Cette position a cependant un coût politique. Elle repose sur la capacité du parti à convaincre que le problème n’est pas isolé mais structurel. Et elle suppose aussi que l’attention du public reste assez forte pour distinguer une attaque informationnelle d’un simple bruit de campagne. Or c’est justement le pari des opérations comme Matriochka : saturer, fatiguer, brouiller.
La contradiction est là. Plus les acteurs politiques dépendent des réseaux sociaux pour exister dans la bataille présidentielle, plus ils deviennent exposés à des manipulations qui exploitent ces mêmes canaux. Les grandes formations disposent d’outils de riposte et de relais médiatiques. Les plus petites, elles, encaissent souvent sans filet. Ce déséquilibre compte autant que le contenu des fausses informations elles-mêmes.
Sur le fond, la seule véritable voix contradictoire ici n’est pas celle d’un camp politique, mais celle du doute stratégique : faut-il surtout poursuivre les auteurs, ou investir davantage dans la prévention, la détection et la coopération des plateformes ? Renaissance penche pour la seconde option. Viginum, lui, montre que la première ne suffit pas à elle seule.
Ce qu’il faut surveiller maintenant
Les prochains jours diront si cette campagne reste limitée à Attal ou si elle s’étend à d’autres figures du bloc central. Edouard Philippe et Raphaël Glucksmann ont déjà été visés eux aussi par des opérations de déstabilisation en ligne en provenance de Russie, ce qui dessine un faisceau plus large autour des personnalités perçues comme hostiles au Kremlin.

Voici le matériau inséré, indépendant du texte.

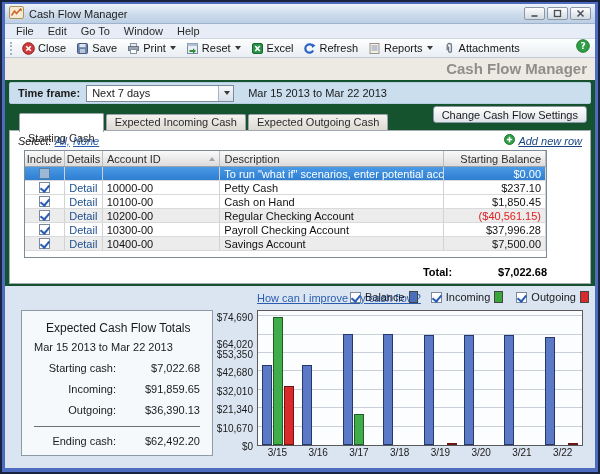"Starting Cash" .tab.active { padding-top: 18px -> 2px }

Il faudra aussi observer la réaction des plateformes. Quand les contenus sont diffusés par des comptes anonymes, les retraits sont souvent lents, incomplets ou contestés. C’est l’un des points faibles majeurs de la réponse actuelle. Enfin, l’autre rendez-vous est politique : à mesure que la présidentielle de 2027 se rapproche, les opérations d’influence ont de bonnes chances de se multiplier, avec des cibles mieux choisies et des faux contenus plus crédibles.
Autrement dit, l’affaire Attal n’est pas un simple épisode de plus. Elle donne un aperçu d’une campagne présidentielle où la bataille de l’image risque d’être aussi décisive que celle des idées. Et c’est précisément ce glissement que les ingérences numériques cherchent à accélérer.